Until I saw the beauty in all this negativity. Things are still hard. But, I looked around and I saw beautiful things. I began to work on various craft projects. I wrote my book and started this blog. My new family gets to spend a lot of time together. Everyone has more time on their hands to do things they love.
You see, I love art. I love music. I love theater. I love food. It is my goal to live a good life where I can experience these things so much. To be quarantined and locked down stifled the part of my heart that loves to experience these things.
A perspective change makes all the difference. I stopped focusing on what I could not do and I began to focus on what I can do. I can pray for all the people who are suffering through this difficult time. I can pray for this new family. I can take care of my mental health by doing the things that I love. When things were ‘normal’, I didn’t take the time to do these things.
Now, I have looked around and found the beautiful in the ordinary life that surrounds me. I was so busy before that I was unable to craft or write or paint. I also didn’t know what to do with all the art that I was making so I stopped doing that. I didn’t have time to scrapbook so I stopped. I didn’t really take the time to read. I didn’t look up at the night sky. I didn’t take the time to do the things I love.
We’re connecting with each other in new ways. Museums have made their collections available on the internet for virtual tours. So we can see things that otherwise we may never have been able to see. Families are spending more time being together rather than doing together.
At the beginning of this week I stumbled across something called an art journal. I knew about junk journals, sketch books, writing journals, scrapbooks (which are essentially picture journals), etc. But never an art journal. I typed it in a search on Pinterest. I scrolled through. I saw all the beautiful art there and my heart lifted.
The art journal makes it possible for me to paint again. I have time to practice my skill without taking up a bunch of space in my home and spending a lot of money on more things. I have tutorials that I never did because I didn’t have time in my life or space in my home for the canvases.

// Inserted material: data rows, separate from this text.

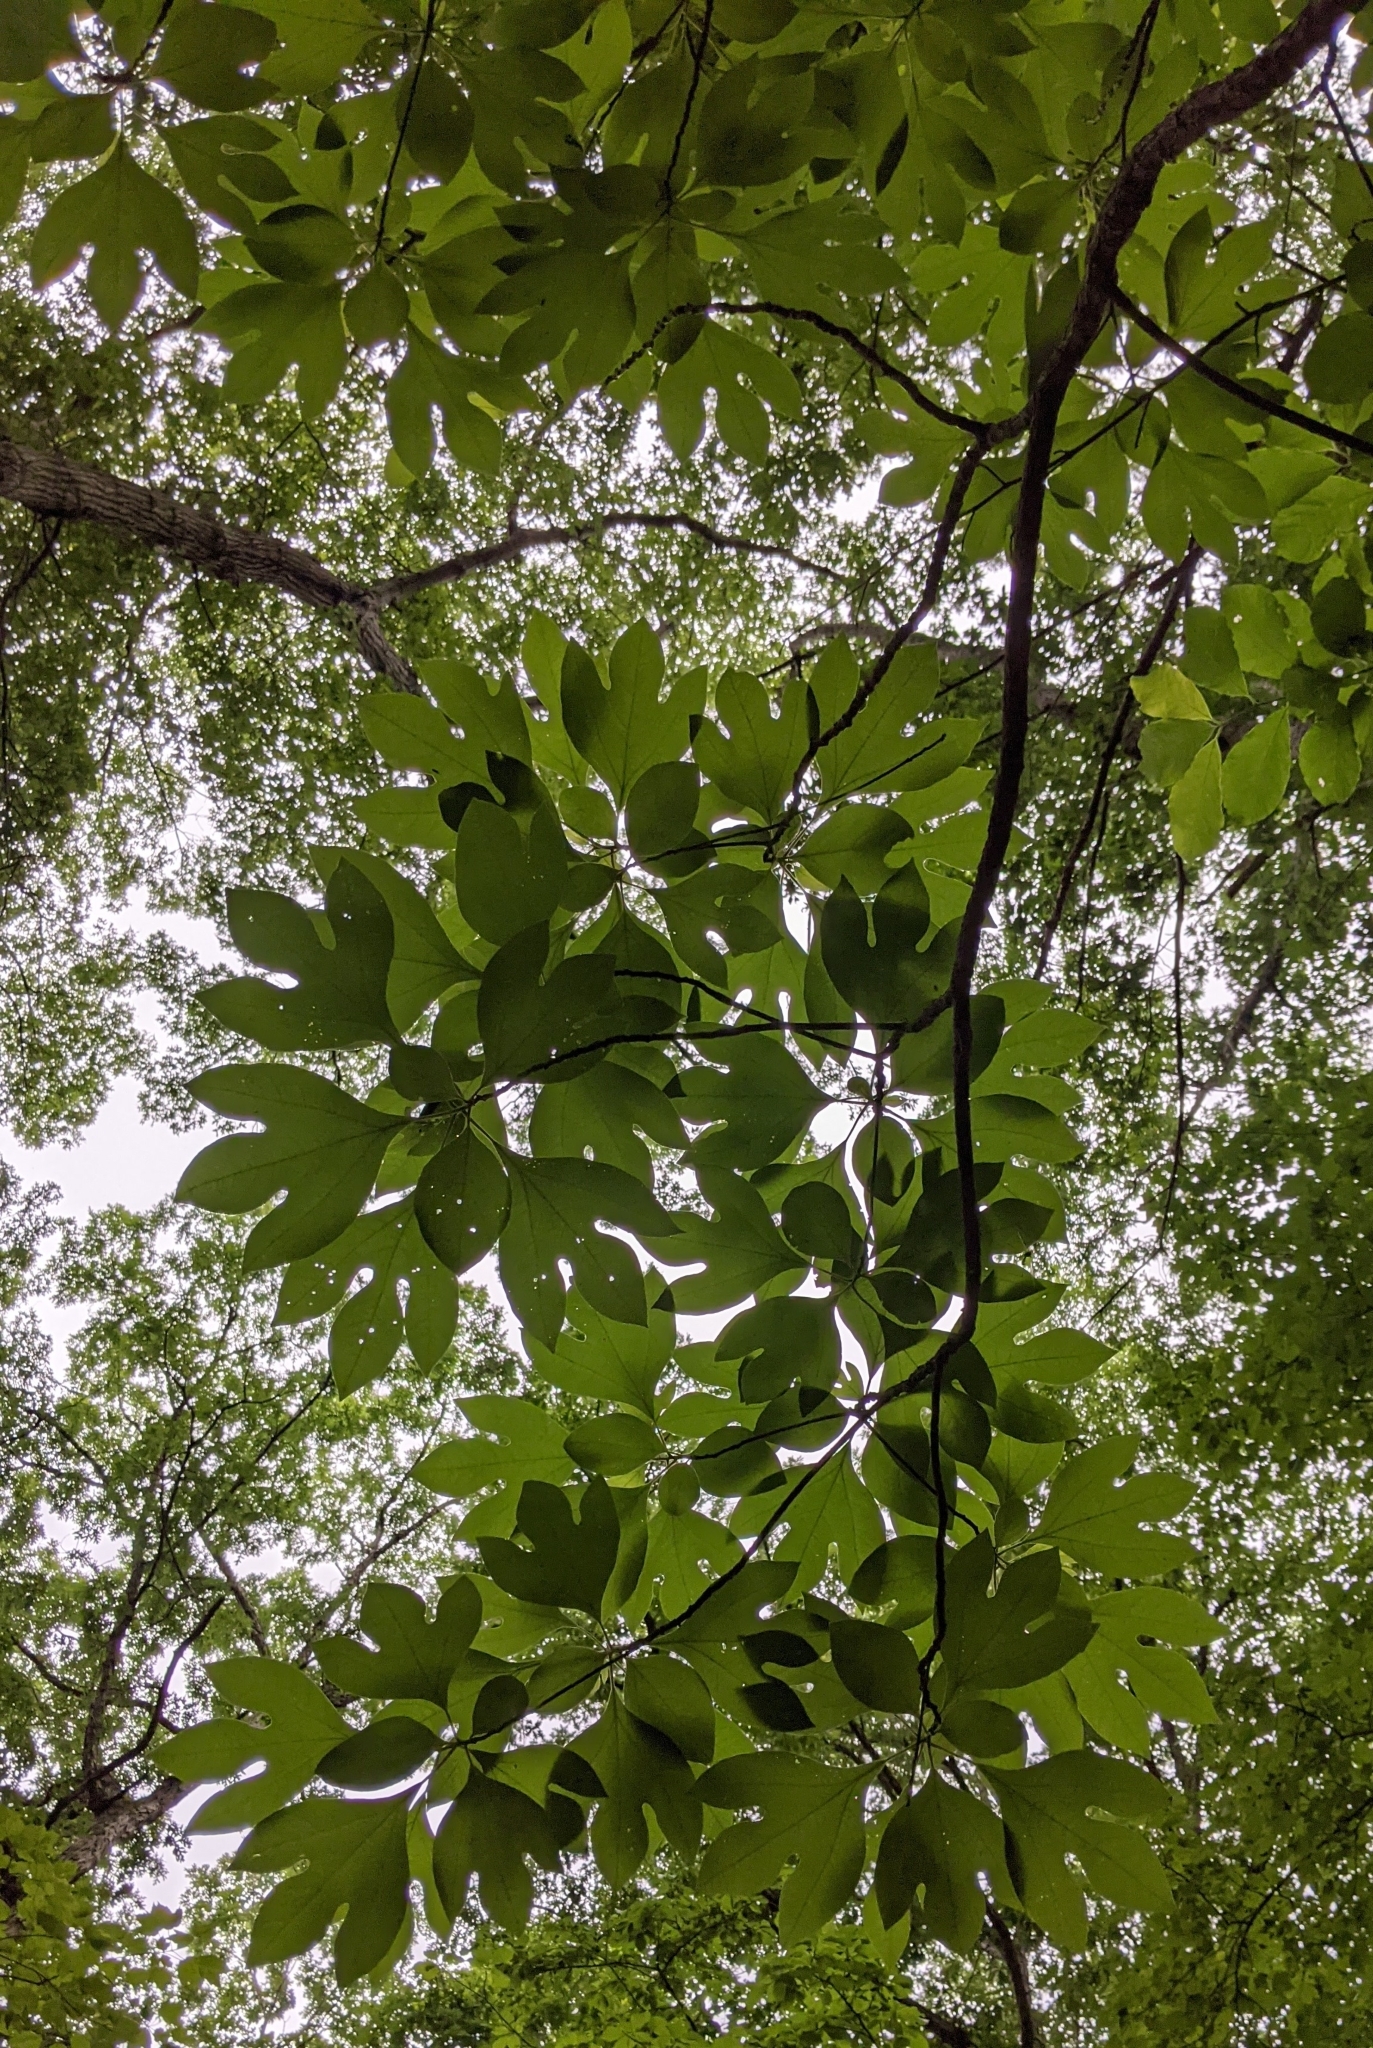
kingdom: Plantae
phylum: Tracheophyta
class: Magnoliopsida
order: Laurales
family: Lauraceae
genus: Sassafras
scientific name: Sassafras albidum
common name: Sassafras
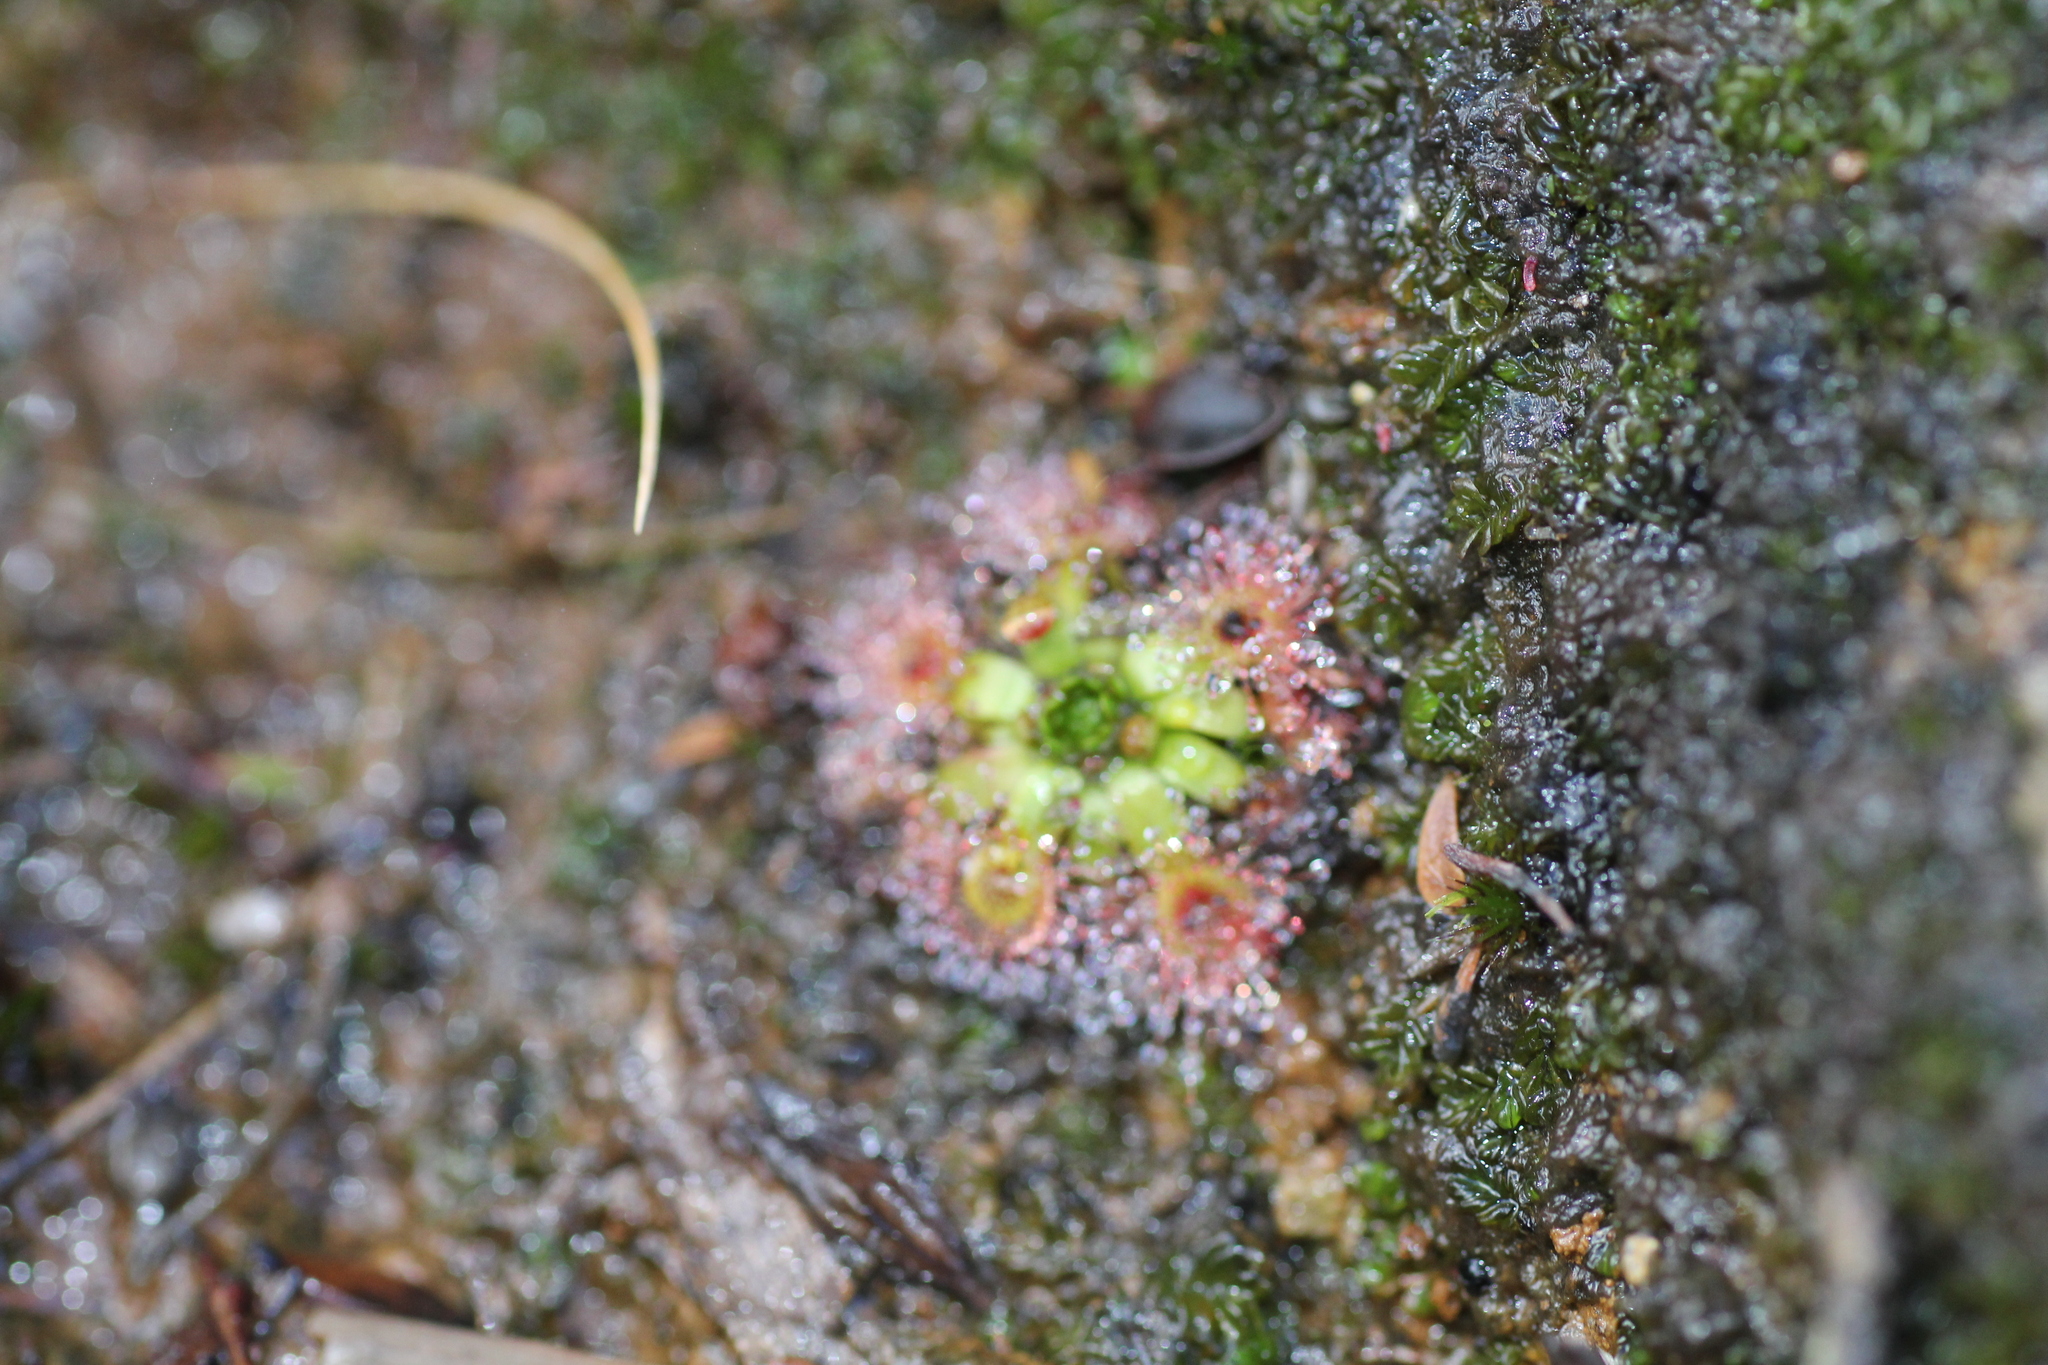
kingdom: Plantae
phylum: Tracheophyta
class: Magnoliopsida
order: Caryophyllales
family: Droseraceae
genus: Drosera
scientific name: Drosera pulchella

When we leave a domestic violence relationship things are difficult. I can’t remember being able to see the beautiful in anything during that time. I was so focused on trying to get a job, going to school, and putting up the walls that I didn’t notice even the little things. But now, I know that God leaves the little things laying around for us to catch and see everyday. A beautiful sunrise, a butterfly floating past on a breeze, a set of twinkling stars in the night sky, the peace of a baby sleeping, or the contagious belly laugh of a toddler. These little bits of beautiful are just waiting for us in the every day ordinary life that we have. We can see them if we just change our focus a bit.
My new perspective means that I can do the things I love in different ways. I can stop thinking about my inability to go to a museum in person and do a virtual tour in my living room. I can go fly a kite with my family instead of flying off to somewhere. I can video chat with my friends instead of being in the same room.
We hear a lot ‘this is the new normal’. I began to resent that I had to have a new normal. But, when we look around, it’s not really all that bad. My new normal means that I work from home part time. My new normal means that I paint in a journal instead of on canvases. My new normal includes a lot of prayer for people that I don’t even know all around the world. My new normal is a slower and easier pace of life.
This morning, I painted in a whole new way. I watched a tutorial on how to paint a galaxy in an art journal. I painted the tutorial.